A gestão do ex-prefeito André Nezzi deixou um saldo devedor de R$ 582.464,10 em contrato firmado com a empresa Royal Soluções Comércio & Serviços Ltda., relativo à compra de material escolar para a rede municipal de ensino em 2024. Do total de R$ 925.166,90 empenhados, apenas R$ 342.702,80 foram pagos até o fim do exercício.
A Royal, sediada em Campo Grande/MS, tem participação recorrente em licitações em diversas cidades do estado.
Nova gestão adota outro fornecedor
Sob comando da prefeita Lurdes, a atual gestão optou por não realizar pagamentos à Royal Soluções. Em 2025, uma nova aquisição de material escolar foi realizada por meio de licitação própria, no valor de R$ 246 mil, com um fornecedor distinto e sem qualquer vínculo com o contrato anterior.

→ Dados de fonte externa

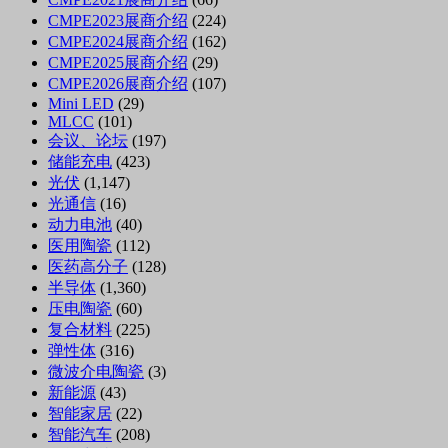
CMPE2023展商介绍
(224)
CMPE2024展商介绍
(162)
CMPE2025展商介绍
(29)
CMPE2026展商介绍
(107)
Mini LED
(29)
MLCC
(101)
会议、论坛
(197)
储能充电
(423)
光伏
(1,147)
光通信
(16)
动力电池
(40)
医用陶瓷
(112)
医药高分子
(128)
半导体
(1,360)
压电陶瓷
(60)
复合材料
(225)
弹性体
(316)
微波介电陶瓷
(3)
新能源
(43)
智能家居
(22)
智能汽车
(208)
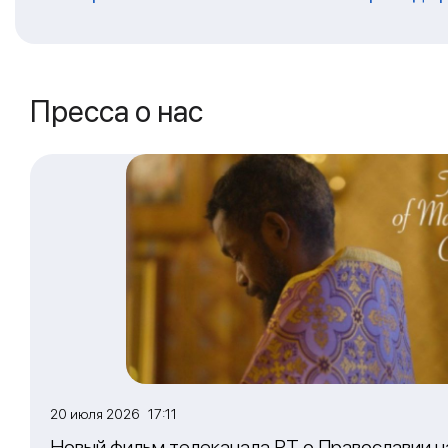
Пресса о нас
20 июля 2026 17:11
Новый фильм телеканала RT о Православии 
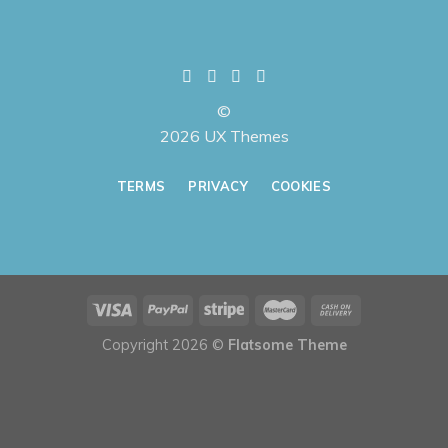
©
2026 UX Themes
TERMS
PRIVACY
COOKIES
Copyright 2026 ©
Flatsome Theme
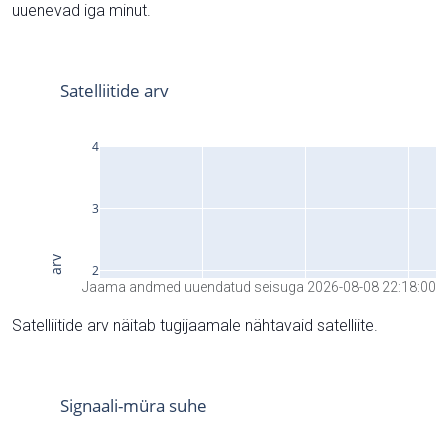
uuenevad iga minut.
Jaama andmed uuendatud seisuga 2026-08-08 22:18:00
Satelliitide arv näitab tugijaamale nähtavaid satelliite.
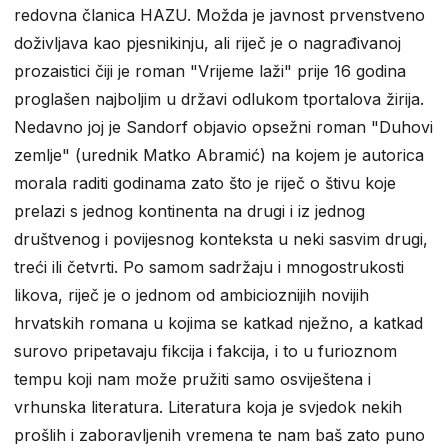
redovna članica HAZU. Možda je javnost prvenstveno
doživljava kao pjesnikinju, ali riječ je o nagrađivanoj
prozaistici čiji je roman "Vrijeme laži" prije 16 godina
proglašen najboljim u državi odlukom tportalova žirija.
Nedavno joj je Sandorf objavio opsežni roman "Duhovi
zemlje" (urednik Matko Abramić) na kojem je autorica
morala raditi godinama zato što je riječ o štivu koje
prelazi s jednog kontinenta na drugi i iz jednog
društvenog i povijesnog konteksta u neki sasvim drugi,
treći ili četvrti. Po samom sadržaju i mnogostrukosti
likova, riječ je o jednom od ambicioznijih novijih
hrvatskih romana u kojima se katkad nježno, a katkad
surovo pripetavaju fikcija i fakcija, i to u furioznom
tempu koji nam može pružiti samo osviještena i
vrhunska literatura. Literatura koja je svjedok nekih
prošlih i zaboravljenih vremena te nam baš zato puno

Empresa de atuação ampla levanta suspeitas
Apesar de ter como atividade principal o comércio atacadista de alimentos, a Royal possui outras 93 atividades econômicas registradas, incluindo fornecimento de material escolar, produtos de limpeza, móveis, equipamentos médicos e prestação de serviços diversos — como pintura, elétrica e climatização.
Essa variedade de áreas levanta questionamentos sobre a real capacidade técnica e operacional da empresa para atender contratos tão distintos.
Histórico de sanções
Em outubro de 2024, a Royal foi penalizada pela Prefeitura de Santa Rita do Pardo/MS após não entregar produtos contratados, mesmo após várias notificações. Como resultado do Processo Administrativo nº 002/2024, a empresa recebeu multa de 30% sobre o valor do contrato, foi declarada inidônea e proibida de participar de novas licitações no município, com base na Lei nº 14.133/2021.
Vínculo familiar com investigado na Operação Malebolge
A Royal também foi citada em reportagem do portal Midiamax (26/02/2025), que revelou a ligação familiar entre a sócia da empresa, Tânia Maria Mayer da Silva, e Mauro Mayer da Silva, preso na Operação Malebolge. A investigação conduzida pelo Gaeco/MS apura fraudes em contratos públicos nas cidades de Água Clara e Rochedo.
De acordo com a reportagem, a Royal recebeu R$ 268 mil em empenhos da Prefeitura de Água Clara em apenas um dia de fevereiro de 2025. Após a prisão de Mauro Mayer, os contratos da empresa com o município foram suspensos.
Entenda a Operação Malebolge
Deflagrada pelo Grupo de Atuação Especial de Repressão ao Crime Organizado (Gaeco/MS), a Operação Malebolge investiga um suposto esquema envolvendo empresas de fachada ou com múltiplas atividades, contratos superfaturados, direcionamento de licitações e simulação de vínculos familiares. Servidores públicos de prefeituras do interior também estariam envolvidos.
Mauro Mayer é apontado como o articulador do esquema, com influência sobre contratos fraudulentos firmados com o poder público. Desde a operação, diversas administrações suspenderam contratos com empresas envolvidas, entre elas a Royal Soluções.
Caarapó monitora contratos herdados
A Prefeitura de Caarapó informou que está revisando individualmente todos os contratos firmados na gestão anterior, com especial atenção para fornecedores com histórico de sanções ou envolvimento em investigações. O débito com a Royal segue em análise, e a Procuradoria Municipal avalia medidas administrativas e jurídicas cabíveis.